Scan the records beneath this line for the line holding "1. Chain A sends" and the line holding "5. Channel is open on both sides.", then transcribe exactly those two and all lines between.

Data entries
[Start of section]
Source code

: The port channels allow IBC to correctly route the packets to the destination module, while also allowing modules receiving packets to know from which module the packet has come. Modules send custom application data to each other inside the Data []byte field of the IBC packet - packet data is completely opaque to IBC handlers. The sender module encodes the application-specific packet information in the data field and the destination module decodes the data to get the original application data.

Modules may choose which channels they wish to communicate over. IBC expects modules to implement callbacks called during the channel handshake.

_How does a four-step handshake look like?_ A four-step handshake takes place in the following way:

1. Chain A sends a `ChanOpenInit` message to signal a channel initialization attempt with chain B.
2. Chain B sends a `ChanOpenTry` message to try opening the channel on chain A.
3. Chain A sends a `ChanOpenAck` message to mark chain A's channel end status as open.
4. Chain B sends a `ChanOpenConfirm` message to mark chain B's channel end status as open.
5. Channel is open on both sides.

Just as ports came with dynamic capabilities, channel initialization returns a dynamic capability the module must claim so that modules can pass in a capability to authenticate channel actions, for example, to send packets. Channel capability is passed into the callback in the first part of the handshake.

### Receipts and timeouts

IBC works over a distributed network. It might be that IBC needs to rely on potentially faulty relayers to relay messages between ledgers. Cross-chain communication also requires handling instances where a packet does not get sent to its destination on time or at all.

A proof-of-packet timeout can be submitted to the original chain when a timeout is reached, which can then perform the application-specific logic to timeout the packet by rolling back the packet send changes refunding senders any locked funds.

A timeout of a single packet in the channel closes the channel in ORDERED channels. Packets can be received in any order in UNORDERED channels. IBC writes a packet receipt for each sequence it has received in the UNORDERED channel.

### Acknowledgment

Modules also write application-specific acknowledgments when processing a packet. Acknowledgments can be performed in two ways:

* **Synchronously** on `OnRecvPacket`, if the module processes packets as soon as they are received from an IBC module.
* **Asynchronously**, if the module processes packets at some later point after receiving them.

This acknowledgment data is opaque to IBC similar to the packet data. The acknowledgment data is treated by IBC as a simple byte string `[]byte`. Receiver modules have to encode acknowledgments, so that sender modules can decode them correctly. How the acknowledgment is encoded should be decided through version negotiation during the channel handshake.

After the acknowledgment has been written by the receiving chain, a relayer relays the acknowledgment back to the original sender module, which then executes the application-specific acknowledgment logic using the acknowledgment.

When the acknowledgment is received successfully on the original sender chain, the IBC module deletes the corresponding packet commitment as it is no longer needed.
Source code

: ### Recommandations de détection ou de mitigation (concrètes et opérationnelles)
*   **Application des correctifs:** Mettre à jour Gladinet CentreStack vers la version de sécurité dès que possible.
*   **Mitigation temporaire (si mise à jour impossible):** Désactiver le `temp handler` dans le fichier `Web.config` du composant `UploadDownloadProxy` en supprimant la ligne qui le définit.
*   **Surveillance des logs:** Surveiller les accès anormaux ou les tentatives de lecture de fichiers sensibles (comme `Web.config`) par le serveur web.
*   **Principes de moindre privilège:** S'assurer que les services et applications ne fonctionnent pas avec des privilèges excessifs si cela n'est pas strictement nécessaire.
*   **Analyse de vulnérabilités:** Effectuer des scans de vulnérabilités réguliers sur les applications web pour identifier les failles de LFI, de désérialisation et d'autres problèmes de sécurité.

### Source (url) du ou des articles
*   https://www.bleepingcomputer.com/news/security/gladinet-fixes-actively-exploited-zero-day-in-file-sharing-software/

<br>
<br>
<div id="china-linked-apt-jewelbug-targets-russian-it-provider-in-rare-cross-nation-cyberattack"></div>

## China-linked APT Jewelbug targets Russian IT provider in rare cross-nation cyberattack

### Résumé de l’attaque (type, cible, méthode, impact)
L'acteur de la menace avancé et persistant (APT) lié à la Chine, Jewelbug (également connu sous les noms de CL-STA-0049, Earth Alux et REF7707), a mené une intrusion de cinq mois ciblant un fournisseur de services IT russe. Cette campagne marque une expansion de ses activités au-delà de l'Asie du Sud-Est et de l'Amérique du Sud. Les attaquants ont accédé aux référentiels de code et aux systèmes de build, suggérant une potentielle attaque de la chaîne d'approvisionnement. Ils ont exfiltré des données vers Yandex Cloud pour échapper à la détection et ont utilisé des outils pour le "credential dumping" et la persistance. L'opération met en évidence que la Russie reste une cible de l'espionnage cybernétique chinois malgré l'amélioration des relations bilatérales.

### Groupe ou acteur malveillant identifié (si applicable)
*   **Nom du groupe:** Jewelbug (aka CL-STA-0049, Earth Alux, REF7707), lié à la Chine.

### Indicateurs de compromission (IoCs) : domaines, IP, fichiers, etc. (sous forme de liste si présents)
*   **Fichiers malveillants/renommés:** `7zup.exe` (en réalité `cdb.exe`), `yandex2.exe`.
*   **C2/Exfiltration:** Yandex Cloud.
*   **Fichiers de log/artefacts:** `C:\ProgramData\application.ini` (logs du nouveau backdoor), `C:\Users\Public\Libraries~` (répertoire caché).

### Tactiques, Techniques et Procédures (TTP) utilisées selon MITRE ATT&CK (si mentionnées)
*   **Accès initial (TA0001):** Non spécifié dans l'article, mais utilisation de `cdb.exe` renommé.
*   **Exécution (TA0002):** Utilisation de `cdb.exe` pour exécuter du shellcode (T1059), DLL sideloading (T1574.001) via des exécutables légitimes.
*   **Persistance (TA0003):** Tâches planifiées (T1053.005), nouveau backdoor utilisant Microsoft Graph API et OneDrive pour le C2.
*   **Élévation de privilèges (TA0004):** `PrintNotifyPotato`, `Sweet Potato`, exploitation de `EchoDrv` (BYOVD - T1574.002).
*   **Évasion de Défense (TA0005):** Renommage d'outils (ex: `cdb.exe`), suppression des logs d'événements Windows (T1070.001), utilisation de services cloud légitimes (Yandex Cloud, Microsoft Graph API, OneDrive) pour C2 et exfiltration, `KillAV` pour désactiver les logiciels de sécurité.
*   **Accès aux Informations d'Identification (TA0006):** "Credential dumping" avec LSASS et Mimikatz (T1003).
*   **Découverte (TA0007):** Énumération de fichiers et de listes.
[End of section]
COMPLETED EXERCISE
1. Chain A sends a `ChanOpenInit` message to signal a channel initialization attempt with chain B.
2. Chain B sends a `ChanOpenTry` message to try opening the channel on chain A.
3. Chain A sends a `ChanOpenAck` message to mark chain A's channel end status as open.
4. Chain B sends a `ChanOpenConfirm` message to mark chain B's channel end status as open.
5. Channel is open on both sides.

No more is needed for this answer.